Kadınların bir dönem Fatih'te, Sultanbeyli'de veya başka yerlerde maruz kaldığı gayri insani muamelelere, demokrasinin beşiği konumundaki Avrupa şehirlerinde rastlandığına dikkati çeken Erdoğan şöyle devam etti: "Avrupa'da eğitim öğretim hayatı engellenen, işinden atılan, baskılar sonucu ekmek kapısı olan ticari işletmesini kapatmak zorunda kalan hanım kardeşlerimizin bulunduğunu görüyoruz, duyuyoruz. Nasıl Türkiye'deki yoz anlayışla demokratik zeminde mücadele etmişsek giderek yükselen bu tehditlere de aynı şekilde karşı koymalıyız. Hatta daha ileri gidiyorlar. Artık evden yeni doğmuş çocukları alan bir Batı var. Annesinden bir yavruyu ayırmanın ne demek olduğunu ancak anası bilir. Her zaman zaten Avusturya'yla uğraşıyoruz, herhalde daha da uğraşacağız. Bu nedir, bu? Bu katliamdır, cinayettir. Sen benim çocuğumu alamazsın. Onun bakımı, şöyleymiş, böyleymiş... O seni ilgilendirmez, annesini, babasını ilgilendirir. Hele hele sütteki bir evladı annesinden ayırmanın izahı olabilir mi? Bunlar şu anda bunu yapıyor." ifadelerini kullandı. Bu mücadeleyi sadece kadınlar için değil, insanlığın ve demokrasinin geleceği için de yürütmek mecburiyetinde olduklarını vurgulayan Erdoğan, bunun, farklı kökene, inanca, siyasi görüşe sahip dostlarla verilmesi gereken bir mücadele olduğunun altını çizdi.

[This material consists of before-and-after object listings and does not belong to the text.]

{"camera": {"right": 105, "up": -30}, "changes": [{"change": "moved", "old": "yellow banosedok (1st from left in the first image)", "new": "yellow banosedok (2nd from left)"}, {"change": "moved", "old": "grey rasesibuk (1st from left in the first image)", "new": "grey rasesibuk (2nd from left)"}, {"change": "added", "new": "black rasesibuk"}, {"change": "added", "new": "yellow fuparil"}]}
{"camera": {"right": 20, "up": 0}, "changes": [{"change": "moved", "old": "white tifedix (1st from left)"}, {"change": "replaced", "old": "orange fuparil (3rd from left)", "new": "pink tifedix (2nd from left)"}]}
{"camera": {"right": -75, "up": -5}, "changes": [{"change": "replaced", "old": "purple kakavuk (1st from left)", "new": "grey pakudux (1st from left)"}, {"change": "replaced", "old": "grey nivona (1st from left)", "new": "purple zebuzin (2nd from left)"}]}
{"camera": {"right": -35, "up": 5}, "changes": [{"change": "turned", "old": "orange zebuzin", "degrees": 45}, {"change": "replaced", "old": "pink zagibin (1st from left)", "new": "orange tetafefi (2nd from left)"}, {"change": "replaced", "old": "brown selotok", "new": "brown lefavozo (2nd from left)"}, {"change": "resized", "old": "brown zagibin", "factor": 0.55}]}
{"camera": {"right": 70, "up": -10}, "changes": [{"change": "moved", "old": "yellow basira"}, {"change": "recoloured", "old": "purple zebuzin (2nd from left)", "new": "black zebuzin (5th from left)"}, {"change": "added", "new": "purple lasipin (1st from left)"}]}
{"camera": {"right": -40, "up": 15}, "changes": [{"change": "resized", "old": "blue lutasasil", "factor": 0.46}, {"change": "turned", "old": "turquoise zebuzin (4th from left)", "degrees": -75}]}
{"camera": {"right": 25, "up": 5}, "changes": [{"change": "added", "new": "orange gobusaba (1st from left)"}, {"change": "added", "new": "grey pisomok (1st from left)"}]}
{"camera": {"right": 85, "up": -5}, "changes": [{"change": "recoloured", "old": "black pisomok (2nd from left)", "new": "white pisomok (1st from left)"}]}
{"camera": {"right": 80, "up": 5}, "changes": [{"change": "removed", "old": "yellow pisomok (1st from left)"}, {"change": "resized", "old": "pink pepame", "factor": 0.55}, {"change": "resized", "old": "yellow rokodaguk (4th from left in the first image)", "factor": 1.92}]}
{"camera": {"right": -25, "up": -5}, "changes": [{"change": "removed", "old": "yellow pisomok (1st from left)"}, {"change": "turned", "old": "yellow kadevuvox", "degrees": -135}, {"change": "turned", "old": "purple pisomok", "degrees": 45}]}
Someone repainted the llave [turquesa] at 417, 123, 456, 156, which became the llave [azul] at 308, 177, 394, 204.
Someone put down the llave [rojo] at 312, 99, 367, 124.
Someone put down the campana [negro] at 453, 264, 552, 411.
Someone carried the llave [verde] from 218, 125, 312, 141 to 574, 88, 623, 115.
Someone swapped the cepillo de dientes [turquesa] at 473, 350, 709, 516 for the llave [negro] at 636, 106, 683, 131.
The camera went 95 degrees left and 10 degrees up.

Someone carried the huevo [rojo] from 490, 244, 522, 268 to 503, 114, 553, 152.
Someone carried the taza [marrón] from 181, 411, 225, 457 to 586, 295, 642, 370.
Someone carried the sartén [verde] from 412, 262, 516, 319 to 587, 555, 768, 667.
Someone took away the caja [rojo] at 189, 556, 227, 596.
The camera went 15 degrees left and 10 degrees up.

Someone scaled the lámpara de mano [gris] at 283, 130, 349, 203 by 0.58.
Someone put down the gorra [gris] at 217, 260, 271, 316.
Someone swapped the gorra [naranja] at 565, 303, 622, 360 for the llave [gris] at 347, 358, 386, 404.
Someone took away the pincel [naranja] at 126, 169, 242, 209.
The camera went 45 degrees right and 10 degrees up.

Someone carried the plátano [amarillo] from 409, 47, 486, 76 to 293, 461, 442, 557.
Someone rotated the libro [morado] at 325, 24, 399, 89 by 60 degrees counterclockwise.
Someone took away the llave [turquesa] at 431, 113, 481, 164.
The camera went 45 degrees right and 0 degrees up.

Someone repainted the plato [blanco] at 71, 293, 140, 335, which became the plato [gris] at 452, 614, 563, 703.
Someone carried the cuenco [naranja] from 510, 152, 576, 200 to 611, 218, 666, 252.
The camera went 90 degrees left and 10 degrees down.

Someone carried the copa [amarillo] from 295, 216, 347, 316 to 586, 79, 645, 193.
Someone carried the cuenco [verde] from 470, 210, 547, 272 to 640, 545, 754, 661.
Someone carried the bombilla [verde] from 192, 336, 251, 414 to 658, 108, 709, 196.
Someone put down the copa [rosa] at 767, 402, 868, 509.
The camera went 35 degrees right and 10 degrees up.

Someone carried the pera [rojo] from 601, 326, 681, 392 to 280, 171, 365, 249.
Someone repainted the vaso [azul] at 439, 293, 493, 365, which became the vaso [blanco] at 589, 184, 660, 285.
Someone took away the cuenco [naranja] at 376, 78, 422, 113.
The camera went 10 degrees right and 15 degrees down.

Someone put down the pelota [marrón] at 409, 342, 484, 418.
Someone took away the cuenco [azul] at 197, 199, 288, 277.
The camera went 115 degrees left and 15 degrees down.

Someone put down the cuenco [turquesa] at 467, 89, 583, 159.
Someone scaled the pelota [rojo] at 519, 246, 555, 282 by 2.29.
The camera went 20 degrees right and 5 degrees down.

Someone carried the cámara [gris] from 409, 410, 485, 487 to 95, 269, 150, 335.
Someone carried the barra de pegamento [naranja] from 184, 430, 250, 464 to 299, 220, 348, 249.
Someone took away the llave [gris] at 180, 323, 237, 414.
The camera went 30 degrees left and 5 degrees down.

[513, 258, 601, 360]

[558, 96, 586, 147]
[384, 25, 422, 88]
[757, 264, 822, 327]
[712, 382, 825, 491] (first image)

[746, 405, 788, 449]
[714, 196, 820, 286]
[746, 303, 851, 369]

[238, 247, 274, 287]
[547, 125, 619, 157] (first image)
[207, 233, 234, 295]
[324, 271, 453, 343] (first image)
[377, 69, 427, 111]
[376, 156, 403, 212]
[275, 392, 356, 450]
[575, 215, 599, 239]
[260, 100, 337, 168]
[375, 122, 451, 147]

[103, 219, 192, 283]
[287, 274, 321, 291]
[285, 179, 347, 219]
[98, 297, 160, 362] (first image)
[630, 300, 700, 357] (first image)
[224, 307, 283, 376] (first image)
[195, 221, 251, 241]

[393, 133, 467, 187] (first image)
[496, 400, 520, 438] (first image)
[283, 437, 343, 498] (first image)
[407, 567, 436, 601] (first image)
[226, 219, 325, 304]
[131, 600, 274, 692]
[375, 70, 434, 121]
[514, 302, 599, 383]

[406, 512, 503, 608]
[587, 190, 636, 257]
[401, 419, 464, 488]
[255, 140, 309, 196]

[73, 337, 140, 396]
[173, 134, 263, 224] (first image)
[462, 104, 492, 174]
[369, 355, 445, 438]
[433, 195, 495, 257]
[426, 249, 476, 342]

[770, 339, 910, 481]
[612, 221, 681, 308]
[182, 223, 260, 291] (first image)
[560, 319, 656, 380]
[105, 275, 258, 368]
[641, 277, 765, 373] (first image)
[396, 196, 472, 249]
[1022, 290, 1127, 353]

Cumhurbaşkanı Erdoğan: Avrupada evden yeni doğmuş bebekleri alıyorlar

Avusturya’da üç aylık Türk bebek Muhammed Ali, Hıristiyan bir aileye verilmek üzere ailesinin elinden alınmıştı.

KUDÜS KRİZİ
Erdoğan, Kudüs'ün İsrail'in başkenti olarak tanınacağı iddiasına ilişkin, "Amerika diyor ki 'Ben büyükelçiliğimi Kudüs'e alacağım.' Bunlar, Ortadoğu'yu tamamen karıştırma projesidir. Bu, Türkiye için kırmızı çizgidir. Burada diplomasi olarak ne gerekiyorsa A'dan Z'ye bunu yapacağız." dedi. İslam İşbirliği Teşkilatının dönem başkanı olarak Türkiye'nin, "Liderler Zirvesini" toplayacağını bildiren Erdoğan, "Buna duyarsız, sessiz kalamayız. Amerika'nın atacağı bu adımı asla sessiz olarak değerlendiremeyiz. Elimizden ne geliyorsa sonuna kadar bunu yapacağız." şeklinde konuştu. "Ben yaptım oldu anlayışıyla dünyada artık devletler konum belirleyemez." diyen Erdoğan şunları kaydetti: "Türkiye, geçtiğimiz 15 yıldaki demokratik tecrübeleriyle bu mücadeleye öncülük, rehberlik edebilecek bir ülkedir. Zira bu ülkenin mücadeleci kadınları, demokrasi ve özgürlüklerin ne kadar vazgeçilmez olduğunun en yakın şahitleridir. Sizlerden diğer çalışmalarınız yanında bu meseleye de eğilmenizi istirham ediyorum. Biz bugüne kadar olduğu gibi bundan sonra da kadınlarımızın her alanda en büyük destekçisi olmayı sürdüreceğiz. Bilhassa iş dünyasında girişimci kadınlarımıza her türlü imkanı sunmaya devam edeceğiz." 2. Uluslararası İş'te Kadın Zirvesi'nin tüm kadınlar için hayırlara vesile olmasını dileyen Erdoğan, ödül alan kadınları tebrik etti, başarı hikayelerinin diğer kadınlara örnek olacağına inandığını söyledi.